Meral Akşener’in Fatih Altaylı’ya yaptığı açıklamaları okudum. İlk kez net konuşmuş. Çok net hem de. Fakat bu çok netliğe rağmen okurken iç sesimin bambaşka bir havada olmasına engel olamadım. Akşener net konuştukça iç sesim bambaşka konuşuyordu.
- AKŞENER: Biz bu partiyi üçüncü yol olsun diye kurduk. İki yumruk arasına sıkışmış Türkiye’yi tahterevalli sisteminin dışına çıkarmak için kurduk. Kuruluş ayarlarımıza dönüyoruz.
- İÇ SESİM: Valla mı? Gerçekten mi? “İttifak sistemi bitti” anlamına geliyor bu sözler. Ne yapalım? İnanalım mı? Yarın öbür gün başka bir şey söylemeyeceğinizin garantisi var mı? Tekrar soruyorum: Ne yapalım? İnanalım mı?
- AKŞENER: (İstanbul ve Ankara’nın kaybedilmesini göze alıyor musunuz?) Hepsini alıyoruz. Belki bizim aday seçilir. Öyle adaylar çıkaracağız ki!

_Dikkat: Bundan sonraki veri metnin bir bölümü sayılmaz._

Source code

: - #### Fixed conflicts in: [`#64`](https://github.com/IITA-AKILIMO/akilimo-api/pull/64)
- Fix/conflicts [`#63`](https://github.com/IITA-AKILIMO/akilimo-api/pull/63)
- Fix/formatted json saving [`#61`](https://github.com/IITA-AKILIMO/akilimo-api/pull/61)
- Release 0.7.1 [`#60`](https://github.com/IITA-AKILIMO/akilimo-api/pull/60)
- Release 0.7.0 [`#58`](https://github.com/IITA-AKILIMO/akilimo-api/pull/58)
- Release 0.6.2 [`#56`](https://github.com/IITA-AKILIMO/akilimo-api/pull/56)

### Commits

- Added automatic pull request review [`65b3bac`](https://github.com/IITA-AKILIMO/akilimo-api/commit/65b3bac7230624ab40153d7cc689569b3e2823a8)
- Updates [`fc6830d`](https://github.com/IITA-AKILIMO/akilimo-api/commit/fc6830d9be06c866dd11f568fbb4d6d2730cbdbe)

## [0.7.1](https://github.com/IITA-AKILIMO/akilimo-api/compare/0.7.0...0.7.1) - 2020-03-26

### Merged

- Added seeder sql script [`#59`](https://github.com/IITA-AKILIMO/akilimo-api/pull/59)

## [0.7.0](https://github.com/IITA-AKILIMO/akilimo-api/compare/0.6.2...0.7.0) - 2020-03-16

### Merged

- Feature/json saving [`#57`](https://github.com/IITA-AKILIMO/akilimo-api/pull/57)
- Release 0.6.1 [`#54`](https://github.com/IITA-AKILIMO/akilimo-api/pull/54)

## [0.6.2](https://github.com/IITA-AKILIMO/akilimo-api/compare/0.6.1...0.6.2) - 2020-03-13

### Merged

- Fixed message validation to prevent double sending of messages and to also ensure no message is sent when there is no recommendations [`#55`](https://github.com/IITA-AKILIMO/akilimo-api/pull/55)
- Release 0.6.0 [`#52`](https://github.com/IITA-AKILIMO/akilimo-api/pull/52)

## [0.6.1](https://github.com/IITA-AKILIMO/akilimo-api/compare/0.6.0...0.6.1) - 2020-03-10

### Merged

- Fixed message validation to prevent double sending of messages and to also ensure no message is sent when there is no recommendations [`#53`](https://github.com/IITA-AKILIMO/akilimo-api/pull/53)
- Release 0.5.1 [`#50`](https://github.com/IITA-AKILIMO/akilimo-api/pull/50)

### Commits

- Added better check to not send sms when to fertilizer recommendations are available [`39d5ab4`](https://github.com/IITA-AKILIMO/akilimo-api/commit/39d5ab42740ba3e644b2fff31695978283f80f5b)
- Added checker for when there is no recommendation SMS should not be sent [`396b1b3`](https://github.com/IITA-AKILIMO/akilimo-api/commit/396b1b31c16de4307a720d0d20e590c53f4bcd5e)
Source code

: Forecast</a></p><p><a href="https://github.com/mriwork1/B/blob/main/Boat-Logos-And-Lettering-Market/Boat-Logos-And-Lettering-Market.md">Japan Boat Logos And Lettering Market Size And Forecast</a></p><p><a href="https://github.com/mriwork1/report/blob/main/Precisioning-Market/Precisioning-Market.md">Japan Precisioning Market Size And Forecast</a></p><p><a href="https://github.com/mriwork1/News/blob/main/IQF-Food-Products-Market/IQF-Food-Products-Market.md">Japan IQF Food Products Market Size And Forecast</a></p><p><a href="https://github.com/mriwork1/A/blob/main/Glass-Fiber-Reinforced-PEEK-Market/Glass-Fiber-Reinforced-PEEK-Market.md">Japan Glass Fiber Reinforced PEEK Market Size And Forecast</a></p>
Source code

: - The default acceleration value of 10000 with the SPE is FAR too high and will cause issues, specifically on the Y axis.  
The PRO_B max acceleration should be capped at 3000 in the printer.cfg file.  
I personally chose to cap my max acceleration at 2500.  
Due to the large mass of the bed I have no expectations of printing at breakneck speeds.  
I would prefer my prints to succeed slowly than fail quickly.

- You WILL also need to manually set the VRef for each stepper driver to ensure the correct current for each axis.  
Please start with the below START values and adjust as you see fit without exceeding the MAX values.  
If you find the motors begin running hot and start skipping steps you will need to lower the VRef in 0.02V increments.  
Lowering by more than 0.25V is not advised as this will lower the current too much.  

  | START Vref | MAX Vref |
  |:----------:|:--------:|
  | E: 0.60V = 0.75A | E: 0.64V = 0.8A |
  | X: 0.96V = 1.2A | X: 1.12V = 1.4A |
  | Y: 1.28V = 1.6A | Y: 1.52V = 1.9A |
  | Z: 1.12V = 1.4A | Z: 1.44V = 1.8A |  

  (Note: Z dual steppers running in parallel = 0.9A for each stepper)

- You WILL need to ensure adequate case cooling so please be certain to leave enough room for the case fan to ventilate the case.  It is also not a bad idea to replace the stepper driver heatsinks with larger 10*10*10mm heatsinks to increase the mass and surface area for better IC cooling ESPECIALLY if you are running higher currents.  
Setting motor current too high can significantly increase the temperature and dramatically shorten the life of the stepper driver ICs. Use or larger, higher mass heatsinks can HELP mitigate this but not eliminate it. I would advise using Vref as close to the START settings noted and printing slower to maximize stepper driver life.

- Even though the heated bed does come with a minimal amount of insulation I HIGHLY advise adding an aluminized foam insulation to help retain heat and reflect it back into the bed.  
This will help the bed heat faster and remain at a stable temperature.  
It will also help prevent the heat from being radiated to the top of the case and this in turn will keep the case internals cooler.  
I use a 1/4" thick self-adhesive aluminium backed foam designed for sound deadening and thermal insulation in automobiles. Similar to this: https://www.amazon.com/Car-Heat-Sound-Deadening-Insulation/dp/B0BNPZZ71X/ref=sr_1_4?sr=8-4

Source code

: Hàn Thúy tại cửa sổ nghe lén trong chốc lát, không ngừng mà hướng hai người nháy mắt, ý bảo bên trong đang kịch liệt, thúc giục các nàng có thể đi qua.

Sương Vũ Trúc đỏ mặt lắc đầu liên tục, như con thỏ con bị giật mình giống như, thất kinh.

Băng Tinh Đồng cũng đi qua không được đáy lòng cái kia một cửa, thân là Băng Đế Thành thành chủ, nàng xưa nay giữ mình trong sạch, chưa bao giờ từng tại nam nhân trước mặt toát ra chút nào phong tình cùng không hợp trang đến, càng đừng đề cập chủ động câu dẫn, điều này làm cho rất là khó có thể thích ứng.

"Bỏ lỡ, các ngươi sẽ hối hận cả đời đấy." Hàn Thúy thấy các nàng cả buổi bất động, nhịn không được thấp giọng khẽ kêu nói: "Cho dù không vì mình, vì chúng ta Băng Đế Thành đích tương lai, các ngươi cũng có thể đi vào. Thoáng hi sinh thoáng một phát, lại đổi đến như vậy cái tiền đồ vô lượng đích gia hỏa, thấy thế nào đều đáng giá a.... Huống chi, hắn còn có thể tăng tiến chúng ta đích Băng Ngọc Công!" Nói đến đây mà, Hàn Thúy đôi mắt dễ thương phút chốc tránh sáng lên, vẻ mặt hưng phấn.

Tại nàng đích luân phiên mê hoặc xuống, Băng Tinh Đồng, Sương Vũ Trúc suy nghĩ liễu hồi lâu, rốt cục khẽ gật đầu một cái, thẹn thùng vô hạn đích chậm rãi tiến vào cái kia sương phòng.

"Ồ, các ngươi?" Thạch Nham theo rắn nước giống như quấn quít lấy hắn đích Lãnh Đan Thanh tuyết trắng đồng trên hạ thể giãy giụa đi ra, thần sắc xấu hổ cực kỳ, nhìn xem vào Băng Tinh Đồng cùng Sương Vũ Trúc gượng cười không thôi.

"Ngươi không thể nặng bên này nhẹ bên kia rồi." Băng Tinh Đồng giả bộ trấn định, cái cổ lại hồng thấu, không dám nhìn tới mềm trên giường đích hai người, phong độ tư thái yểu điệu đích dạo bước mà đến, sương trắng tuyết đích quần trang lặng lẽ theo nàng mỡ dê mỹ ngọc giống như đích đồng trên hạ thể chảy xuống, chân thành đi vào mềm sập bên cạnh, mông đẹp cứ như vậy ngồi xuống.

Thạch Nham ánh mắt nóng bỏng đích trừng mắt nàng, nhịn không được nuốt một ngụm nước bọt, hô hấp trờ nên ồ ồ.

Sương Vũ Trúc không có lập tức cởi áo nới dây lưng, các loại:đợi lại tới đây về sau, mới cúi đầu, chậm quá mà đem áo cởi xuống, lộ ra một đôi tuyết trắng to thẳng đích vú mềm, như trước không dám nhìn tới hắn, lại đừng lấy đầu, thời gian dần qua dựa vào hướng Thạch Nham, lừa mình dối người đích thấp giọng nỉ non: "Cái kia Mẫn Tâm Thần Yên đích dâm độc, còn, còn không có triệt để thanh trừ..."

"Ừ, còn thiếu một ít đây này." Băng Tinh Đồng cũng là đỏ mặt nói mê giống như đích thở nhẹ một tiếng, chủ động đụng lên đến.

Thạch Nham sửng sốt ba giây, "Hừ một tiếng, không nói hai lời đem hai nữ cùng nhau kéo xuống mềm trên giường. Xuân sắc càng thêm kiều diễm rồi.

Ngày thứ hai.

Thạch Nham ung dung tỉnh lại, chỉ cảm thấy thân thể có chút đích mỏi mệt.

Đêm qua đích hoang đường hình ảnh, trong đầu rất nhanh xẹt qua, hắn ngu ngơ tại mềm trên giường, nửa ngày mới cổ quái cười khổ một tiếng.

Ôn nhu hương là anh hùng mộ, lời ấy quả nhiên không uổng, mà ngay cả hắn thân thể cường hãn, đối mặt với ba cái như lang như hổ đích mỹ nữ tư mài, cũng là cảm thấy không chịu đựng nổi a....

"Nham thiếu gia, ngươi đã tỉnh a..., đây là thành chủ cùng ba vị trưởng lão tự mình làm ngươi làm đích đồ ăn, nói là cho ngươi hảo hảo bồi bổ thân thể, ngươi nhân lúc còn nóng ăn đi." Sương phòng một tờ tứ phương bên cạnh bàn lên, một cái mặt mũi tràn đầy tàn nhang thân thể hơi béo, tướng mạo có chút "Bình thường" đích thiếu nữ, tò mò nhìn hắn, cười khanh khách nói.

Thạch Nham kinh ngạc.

- İÇ SESİM: İmamoğlu gelip de “Abla kurbanın olayım ne yapıyorsun sen” falan derse yumuşama olmaz mı? Mansur Yavaş, eski ülkücü abileri devreye sokarsa hatır gönül dinlenmez mi? Hepsini geçtim: Kemal Bey, “İstanbul bizim, Ankara sizin olsun” derse bunu yeni bir durum olarak kabul etme ihtimali hiç mi yok? Tekrar soruyorum: Ne yapalım Meral Hanım? İnanalım mı gerçekten?